Wealthfront's Investment Methodology outlines the case for diversified rebalanced portfolios up to but not including the alternative weighting schemes, which can be found analyzed in Jacques Lussier's recent book Successful Investing and on the EDHEC Risk-Institute.

Translating the Impact into dollars
The graph below shows how much difference each percent makes to the total compound growth of investments over the long term, such as thirty or forty years. Adding up the lower end values for items 2 to 5 gives us a 6.5% difference, the gap between 0.5% and 7% annual growth, which ends up being in excess of a 12x difference after 40 years - $149,700 vs $12,200.
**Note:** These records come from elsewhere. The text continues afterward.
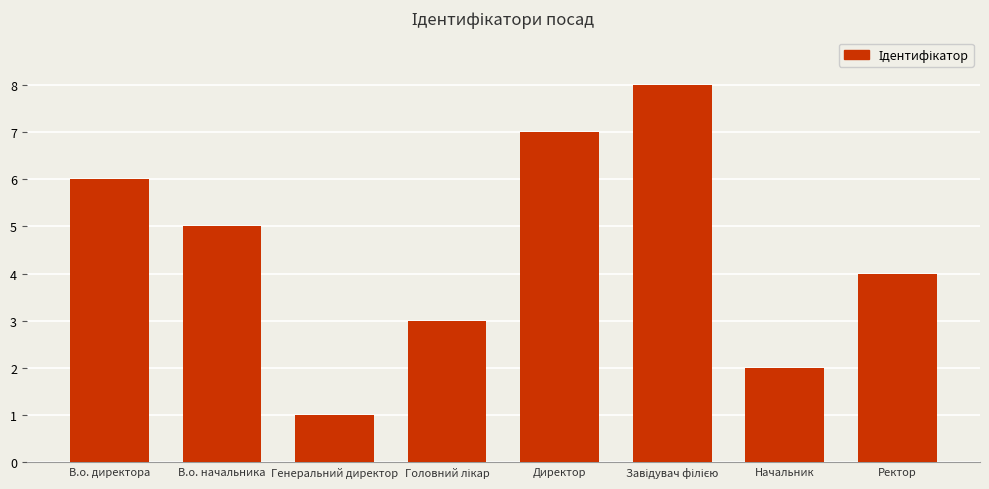

What is the difference between the maximum and minimum values?

7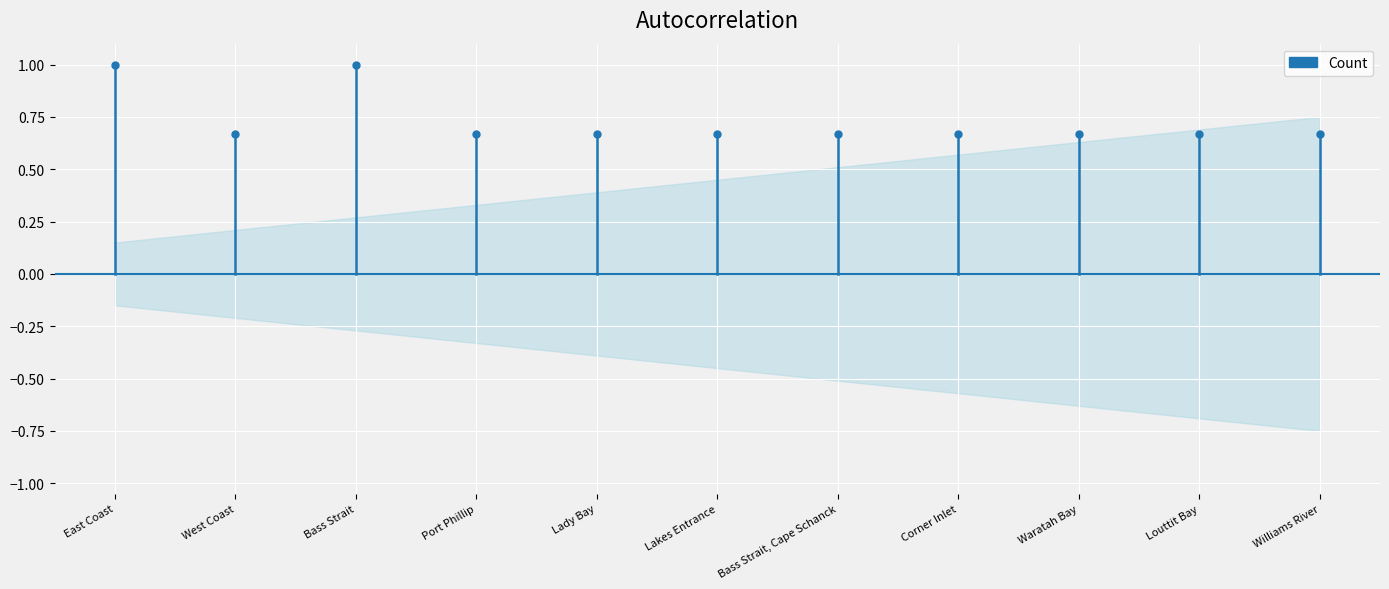

How many lines are shown in the chart?

1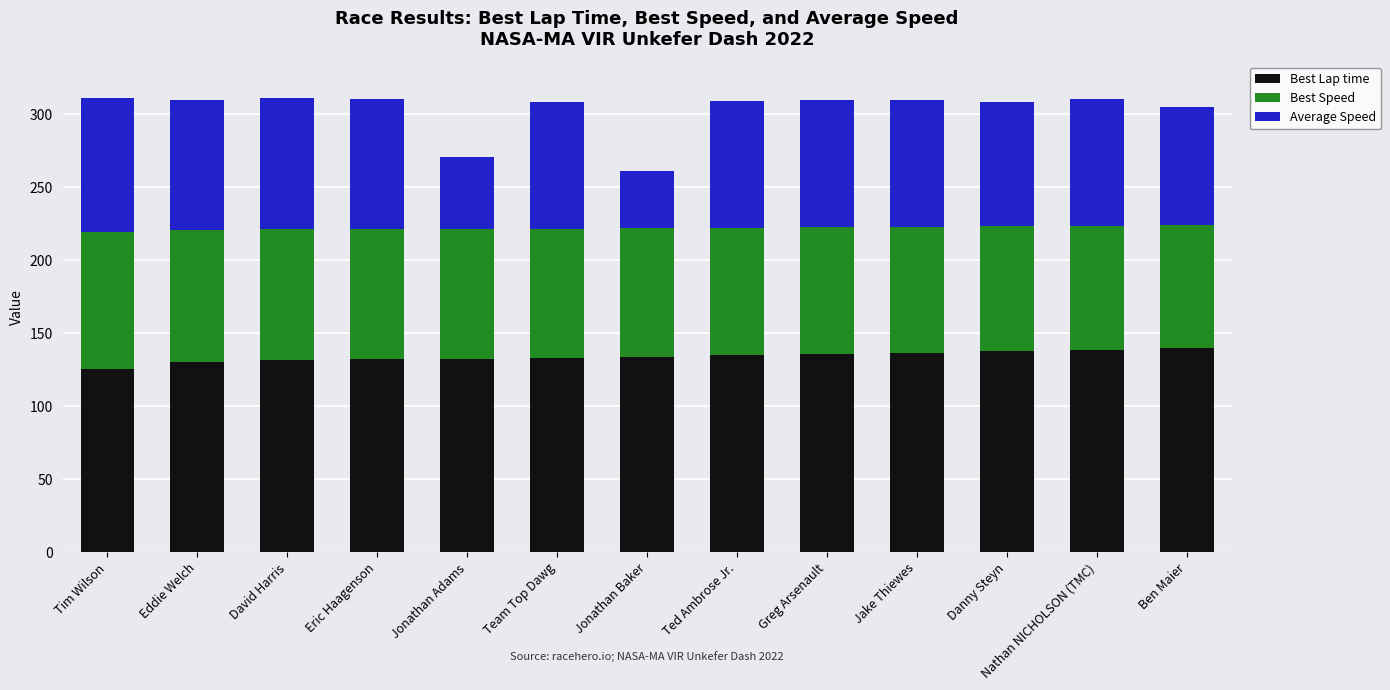

What is the total value across all series at Eric Haagenson?

310.4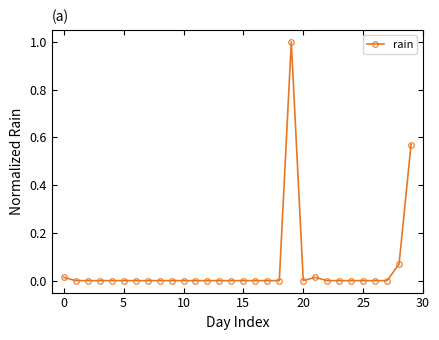

What is the sum of all values?

1.7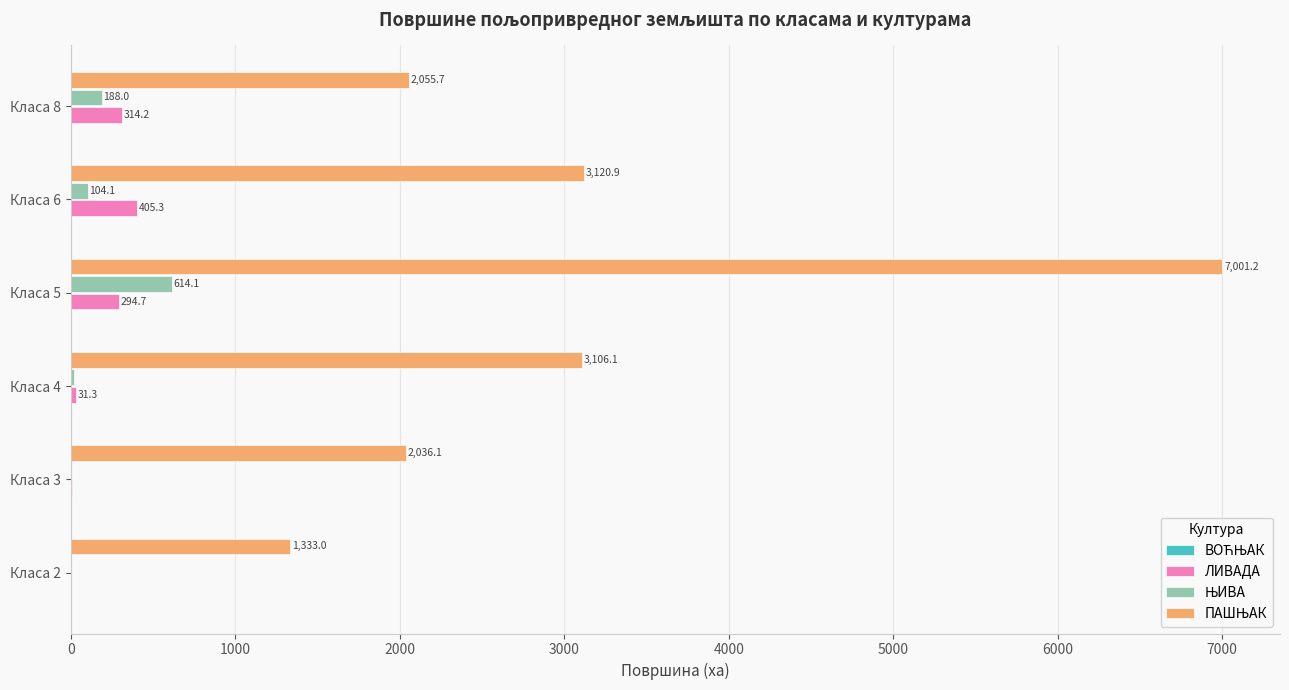

What is the sum of the ЛИВАДА values at Класа 6 and Класа 4?

436.6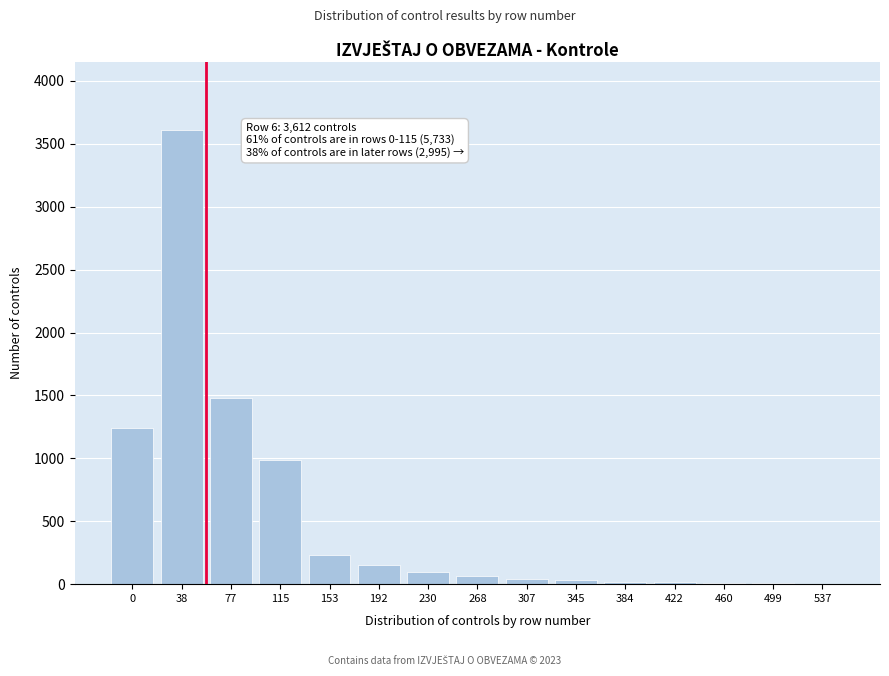

The value at 38 is 1677. True or false?

False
The longer the time period and the more Big Stuff items the investor takes advantage of, the greater the ultimate difference. Readers can test other combinations of contributions, time period and return differences in Fidelity's online calculator linked above.

(click to enlarge image)

Disclaimer: this post is my opinion only and should not be construed as investment advice. Readers should be aware that the above comparisons are not an investment recommendation. They rest on other sources, whose accuracy is not guaranteed and the article may not interpret such results correctly. Do your homework before making any decisions and consider consulting a professional advisor.